You will recognize Old Tucson as the background in more than 300 Westerns and television shows. John Wayne starred in four movies here, and each film was responsible for adding buildings to the town. With Rio Bravo came a saloon, bank and doctor’s office. With McClintock came a hotel. With El Dorado, Front Street took on a whole new look. And with Rio Lobo came a cantina, a creek, a jail and a ranch house.
Many film and television programs made the sets home as well. Little House on the Prairie, Gunsmoke and The New Maverick are among the more memorable productions that were all filmed on site. In addition the studios played host to individual episodes of Bonanza, Death Valley Days, and High Chaparral. In fact, an entire area of the lot is devoted to High Chaparral and you can step inside the cabin which served as home for the Little House on the Prairie cast members.
Get it? Old Tucson Studios is one of the most active filming locations for Western-themed movies, television, cable shows and commercials in the United States. It burst into being in 1939 when Columbia Pictures, for the movie Arizona, built a replica of Tucson in the 1860s. In just a little over a month, 50 buildings rose out of the dusty prairie, many of them built from over 300,000 adobe bricks made from the desert earth. Many of those structures still stand today.
Old Tucson Company now owns two western production locations.

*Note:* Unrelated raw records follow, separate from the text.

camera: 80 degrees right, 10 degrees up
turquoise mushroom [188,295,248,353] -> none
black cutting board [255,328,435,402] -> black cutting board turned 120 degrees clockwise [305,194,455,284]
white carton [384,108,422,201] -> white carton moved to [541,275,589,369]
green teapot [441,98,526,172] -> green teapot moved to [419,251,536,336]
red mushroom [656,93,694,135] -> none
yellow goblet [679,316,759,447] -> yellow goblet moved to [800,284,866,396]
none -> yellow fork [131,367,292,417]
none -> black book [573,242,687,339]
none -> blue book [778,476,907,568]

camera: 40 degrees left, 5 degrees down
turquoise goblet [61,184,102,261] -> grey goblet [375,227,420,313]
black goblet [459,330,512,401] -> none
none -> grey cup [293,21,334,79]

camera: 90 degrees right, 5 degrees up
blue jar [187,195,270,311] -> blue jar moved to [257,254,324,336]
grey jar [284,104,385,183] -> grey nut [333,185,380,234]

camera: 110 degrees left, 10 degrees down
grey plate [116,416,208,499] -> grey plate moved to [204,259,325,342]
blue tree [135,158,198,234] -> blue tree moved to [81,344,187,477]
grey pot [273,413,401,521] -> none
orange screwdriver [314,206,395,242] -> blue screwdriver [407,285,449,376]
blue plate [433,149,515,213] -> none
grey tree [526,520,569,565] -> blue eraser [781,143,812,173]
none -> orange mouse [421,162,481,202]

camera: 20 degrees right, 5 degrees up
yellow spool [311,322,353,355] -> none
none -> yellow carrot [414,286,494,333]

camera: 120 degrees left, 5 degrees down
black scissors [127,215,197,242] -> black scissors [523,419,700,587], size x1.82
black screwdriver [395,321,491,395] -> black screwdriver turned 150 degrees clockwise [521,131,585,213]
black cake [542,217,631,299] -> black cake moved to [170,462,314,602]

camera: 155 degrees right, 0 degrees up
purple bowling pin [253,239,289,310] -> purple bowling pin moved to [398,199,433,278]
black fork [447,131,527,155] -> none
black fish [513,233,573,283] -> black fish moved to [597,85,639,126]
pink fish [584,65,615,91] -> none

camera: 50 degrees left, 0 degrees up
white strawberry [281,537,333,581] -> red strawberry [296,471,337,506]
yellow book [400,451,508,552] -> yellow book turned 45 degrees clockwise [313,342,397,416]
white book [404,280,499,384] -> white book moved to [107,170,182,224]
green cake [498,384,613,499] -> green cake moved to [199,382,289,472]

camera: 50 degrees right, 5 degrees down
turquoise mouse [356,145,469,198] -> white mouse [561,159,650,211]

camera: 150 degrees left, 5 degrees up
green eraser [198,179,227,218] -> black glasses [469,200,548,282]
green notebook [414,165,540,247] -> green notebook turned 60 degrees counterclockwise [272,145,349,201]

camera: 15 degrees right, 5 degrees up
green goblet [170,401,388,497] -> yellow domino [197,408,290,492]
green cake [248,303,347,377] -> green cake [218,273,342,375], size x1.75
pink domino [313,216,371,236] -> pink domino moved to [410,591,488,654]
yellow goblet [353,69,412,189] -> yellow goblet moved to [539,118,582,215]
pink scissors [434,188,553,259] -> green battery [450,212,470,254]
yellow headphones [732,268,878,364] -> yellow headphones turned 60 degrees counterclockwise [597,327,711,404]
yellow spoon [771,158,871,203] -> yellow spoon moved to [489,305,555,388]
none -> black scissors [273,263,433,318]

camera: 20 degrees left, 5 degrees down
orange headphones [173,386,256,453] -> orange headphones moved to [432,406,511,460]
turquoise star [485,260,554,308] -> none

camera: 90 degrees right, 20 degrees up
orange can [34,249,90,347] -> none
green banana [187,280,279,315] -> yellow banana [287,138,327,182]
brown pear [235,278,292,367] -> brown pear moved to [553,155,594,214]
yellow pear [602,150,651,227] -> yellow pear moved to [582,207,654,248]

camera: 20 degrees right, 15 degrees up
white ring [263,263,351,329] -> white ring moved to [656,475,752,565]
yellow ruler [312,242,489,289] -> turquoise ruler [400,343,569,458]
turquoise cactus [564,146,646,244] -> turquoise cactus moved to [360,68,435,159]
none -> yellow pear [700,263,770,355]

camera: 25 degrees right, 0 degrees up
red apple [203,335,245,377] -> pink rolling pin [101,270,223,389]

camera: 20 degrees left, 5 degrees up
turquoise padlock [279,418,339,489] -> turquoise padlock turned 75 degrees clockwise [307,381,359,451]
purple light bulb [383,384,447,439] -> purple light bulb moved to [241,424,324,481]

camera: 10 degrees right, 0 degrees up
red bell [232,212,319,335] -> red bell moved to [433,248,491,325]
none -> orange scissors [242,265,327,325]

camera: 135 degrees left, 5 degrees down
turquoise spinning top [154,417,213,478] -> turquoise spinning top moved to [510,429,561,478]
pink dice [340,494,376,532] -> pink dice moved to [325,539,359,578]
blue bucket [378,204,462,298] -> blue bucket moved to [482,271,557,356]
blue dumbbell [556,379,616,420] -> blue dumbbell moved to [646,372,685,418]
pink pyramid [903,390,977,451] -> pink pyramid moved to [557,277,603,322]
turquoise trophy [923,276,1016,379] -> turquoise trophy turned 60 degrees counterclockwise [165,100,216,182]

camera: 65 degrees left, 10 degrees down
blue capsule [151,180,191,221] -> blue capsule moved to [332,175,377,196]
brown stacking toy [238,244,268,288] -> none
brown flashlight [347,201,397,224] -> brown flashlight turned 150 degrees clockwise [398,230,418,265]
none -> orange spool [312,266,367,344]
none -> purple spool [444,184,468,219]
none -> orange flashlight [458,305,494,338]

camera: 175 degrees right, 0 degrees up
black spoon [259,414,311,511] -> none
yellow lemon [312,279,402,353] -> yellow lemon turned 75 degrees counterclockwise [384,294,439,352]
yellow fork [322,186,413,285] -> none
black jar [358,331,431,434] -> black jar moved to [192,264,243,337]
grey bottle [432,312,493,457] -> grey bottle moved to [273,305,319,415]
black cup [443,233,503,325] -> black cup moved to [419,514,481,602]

Old Tucson Studios, twelve miles west of Tucson, is the one that is open to the public. Set on 320 acres in the Tucson Mountain Park in the Sonoran Desert, 75 wood and adobe buildings line dirt streets. It is an active, bustling community with all sorts of entertainment for visitors including a full array of live shows and stunts, Old West dramas, saloon musicals, and trail rides.
Mescal, set further away from town, is an open prairie ghost town set on 80 acres. Its 44 western buildings are in the midst of the high desert with sweeping views of mountains and prairie. If a production company wants to film here, they need to come prepared. Due to the property’s remote setting, a film production company must arrange for power and restroom facilities.